Non potevamo accomiatarci da Voi, cari lettori (per la sola pausa estiva, beninteso) in nessun altro modo che pronunciando, con tutto il fiato che abbiamo in corpo, la parola più impronunciabile di questo Paese: AMNISTIA. Chiunque si occupi dei problemi della giustizia italiana, che sono tanti, complessi ed impellenti, sa che il tema del sovraffollamento carcerario è una bomba da tempo innescata, destinata inesorabilmente ad esplodere di fronte alla irresponsabile inerzia della politica. Lo spettacolo parlamentare di queste ultime ore è la penosa messa in scena di questa pervicace ed ottusa irresponsabilità politica, fondata sul fraintendimento tra intransigenza punitiva e banalissima incapacità di governare fenomeni ed emergenze che lo Stato – ecco il punto – ha il compito esclusivo di risolvere.

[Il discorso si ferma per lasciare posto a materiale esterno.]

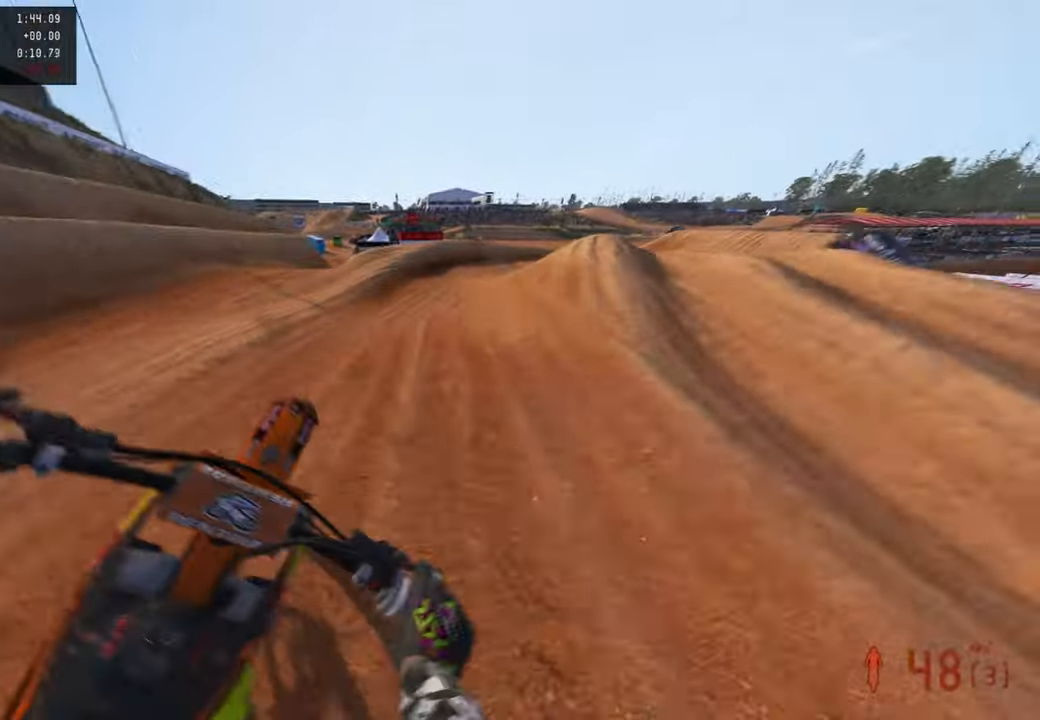
{"buttons": [], "left_stick": "up-right", "right_stick": "center", "events": [[134, "right_stick", "center"], [200, "R2", "up"]]}
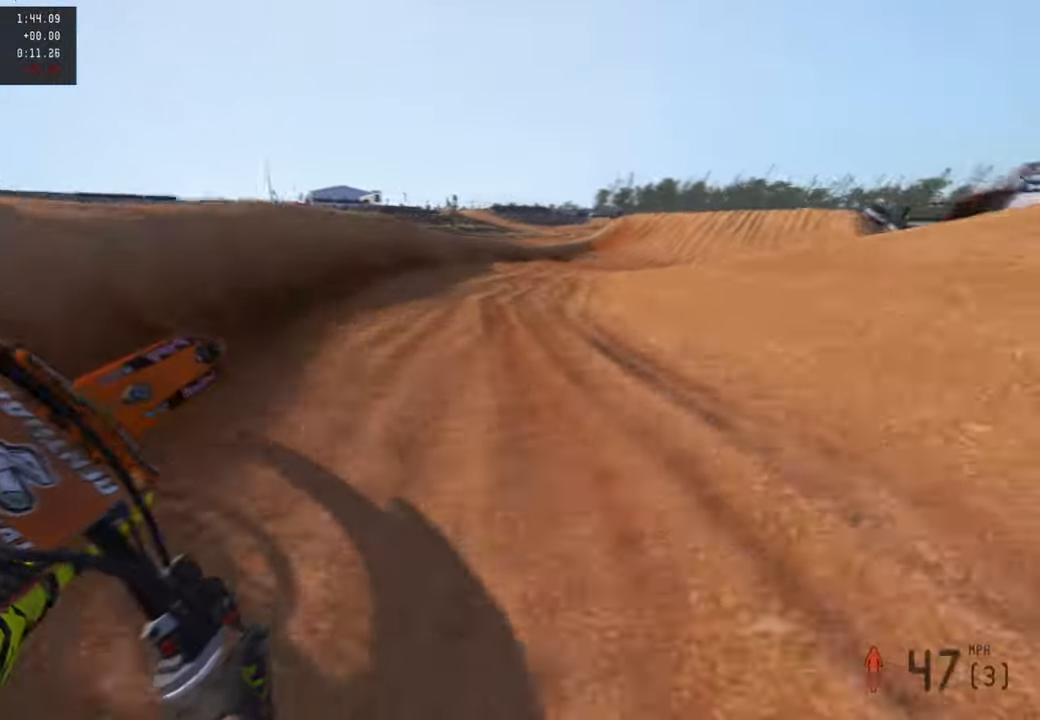
{"buttons": ["R2"], "left_stick": "up-right", "right_stick": "up-left", "events": [[17, "right_stick", "up"], [67, "R2", "down"], [84, "right_stick", "up-left"]]}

La dimensione surreale del dibattito sta tutta qui. Il “governo della fermezza carceraria”, baldanzosamente guidato dal nostro Ministro Liberale della Giustizia, si pone davanti al tema del sovraffollamento con l’atteggiamento di chi, assediato da una folla di criminali furbescamente impegnata a trovare in qualche modo la strada per sottrarsi al debito che ha contratto con la società, risponde sprezzante: “’cca niusciun’ è fesso”. Noi siamo quelli con la schiena diritta, siamo quelli della “certezza della pena”, non ci facciamo fregare da voi furbacchioni. Trascurano, gli intransigenti, un piccolo dettaglio: lo Stato è il custode dei suoi detenuti. Il che implica che le modalità di organizzazione ed esecuzione di questo compito istituzionale grava – come dire – unilateralmente sullo Stato, del tutto a prescindere dalle storie di ciascuno degli ospiti delle patrie galere. Non è un tema oggetto di negoziazione con i detenuti, come se stessimo discutendo delle ore da destinare alla socialità, o della presenza di qualche ventilatore nelle celle.

Qui parliamo di un fondamentale compito istituzionale che lo Stato ha il dovere di assolvere secondo parametri minimi di civiltà che la CEDU ha avuto ripetutamente modo di dettagliare: numero massimo di persone per metri quadri, riservatezza e capienza dei servizi igienici. Fermiamoci a questi due parametri basici, dimentichiamoci i voli pindarici, che sembrano appartenere al mondo delle favole, sul lavoro in carcere, la socialità, e bla bla bla. Figuriamoci, roba di lusso, poi arrivano i soliti imbecilli a straparlare di albergo a tot stelle, lasciamo perdere. Almeno quei due parametri devi assicurarli, e se non sei in grado di farlo dopo tutti questi anni, il problema è tuo, dello Stato, in via esclusiva. Se non sei in grado di assicurare quei parametri basici di civiltà, c’è una sola soluzione: devi diminuire il numero delle persone detenute. Punto. Non è cosa difficile da comprendere, e il tema della “certezza della pena” (Beccaria li perdoni) qui c’entra come il cavolo a merenda.

Ora, che la responsabilità non sia esclusiva di questo governo e di questa maggioranza, è del tutto pacifico. Anzi, a mio avviso proprio coloro che avevano virtuosamente studiato il caso e le soluzioni possibili (ricordate gli Stati Generali della esecuzione penale?), buttando poi a mare tre anni di lavoro per paura di esserne travolti elettoralmente, hanno forse le responsabilità maggiori. E quindi? Una volta celebrata la solita solfa di “e allora le Foibe?”, cosa dovremmo conseguirne? Oggi c’è un Governo, una maggioranza ed un Ministro che hanno l’onere di dare una risposta, e di disinnescare quella bomba. Invece di agitare, come mosconi nel bicchiere di vetro, i fantasmi della “certezza della pena”, si persuadano. Per ogni giorno che passa, la parola impronunciabile, la bestemmia oltraggiosa si staglia all’orizzonte come l’unica salvezza possibile. Prima lo capite, meglio sarà, innanzitutto per Voi: AMNISTIA.

P.S.: PQM se ne va in ferie, meritate dopo 34 numeri. Speriamo, e pensiamo, di non avervi delusi. Ci rivediamo il 21 settembre!